## Exercise aim
Restate word for word the entries below, starting with the line with "<strong><%= modified_date %></strong>" and continuing through the line with "information about creating". Include both of those lines and no others.

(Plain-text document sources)
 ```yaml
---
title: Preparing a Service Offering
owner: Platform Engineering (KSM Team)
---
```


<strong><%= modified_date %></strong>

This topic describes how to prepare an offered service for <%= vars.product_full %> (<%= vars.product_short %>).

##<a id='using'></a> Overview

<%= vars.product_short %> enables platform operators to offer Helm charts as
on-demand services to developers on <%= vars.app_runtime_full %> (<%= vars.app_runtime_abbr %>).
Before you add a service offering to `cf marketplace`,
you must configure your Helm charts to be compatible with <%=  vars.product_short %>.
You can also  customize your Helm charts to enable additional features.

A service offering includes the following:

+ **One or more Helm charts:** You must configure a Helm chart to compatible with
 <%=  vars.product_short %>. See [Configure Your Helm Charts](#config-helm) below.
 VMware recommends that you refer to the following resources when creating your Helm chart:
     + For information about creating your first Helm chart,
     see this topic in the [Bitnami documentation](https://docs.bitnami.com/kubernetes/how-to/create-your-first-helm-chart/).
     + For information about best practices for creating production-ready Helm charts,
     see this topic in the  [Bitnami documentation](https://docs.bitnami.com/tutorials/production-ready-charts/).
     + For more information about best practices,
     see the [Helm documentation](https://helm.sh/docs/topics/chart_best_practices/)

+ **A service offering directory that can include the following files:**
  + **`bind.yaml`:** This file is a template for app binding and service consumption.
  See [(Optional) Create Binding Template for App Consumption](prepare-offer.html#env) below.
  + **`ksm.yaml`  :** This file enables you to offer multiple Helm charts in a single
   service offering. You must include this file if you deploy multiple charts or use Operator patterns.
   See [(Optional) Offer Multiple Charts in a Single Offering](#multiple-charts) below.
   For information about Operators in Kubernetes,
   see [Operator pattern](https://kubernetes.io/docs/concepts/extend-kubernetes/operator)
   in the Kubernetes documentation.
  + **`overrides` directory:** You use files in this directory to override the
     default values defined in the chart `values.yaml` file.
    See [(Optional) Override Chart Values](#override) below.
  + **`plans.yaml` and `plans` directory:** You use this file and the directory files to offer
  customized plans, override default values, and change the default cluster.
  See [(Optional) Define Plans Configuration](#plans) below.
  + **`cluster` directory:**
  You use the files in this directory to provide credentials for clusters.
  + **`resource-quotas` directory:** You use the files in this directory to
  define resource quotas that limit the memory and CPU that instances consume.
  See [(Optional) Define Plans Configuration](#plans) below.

## Answer to this exercise
<strong><%= modified_date %></strong>

This topic describes how to prepare an offered service for <%= vars.product_full %> (<%= vars.product_short %>).

##<a id='using'></a> Overview

<%= vars.product_short %> enables platform operators to offer Helm charts as
on-demand services to developers on <%= vars.app_runtime_full %> (<%= vars.app_runtime_abbr %>).
Before you add a service offering to `cf marketplace`,
you must configure your Helm charts to be compatible with <%=  vars.product_short %>.
You can also  customize your Helm charts to enable additional features.

A service offering includes the following:

+ **One or more Helm charts:** You must configure a Helm chart to compatible with
 <%=  vars.product_short %>. See [Configure Your Helm Charts](#config-helm) below.
 VMware recommends that you refer to the following resources when creating your Helm chart:
     + For information about creating your first Helm chart,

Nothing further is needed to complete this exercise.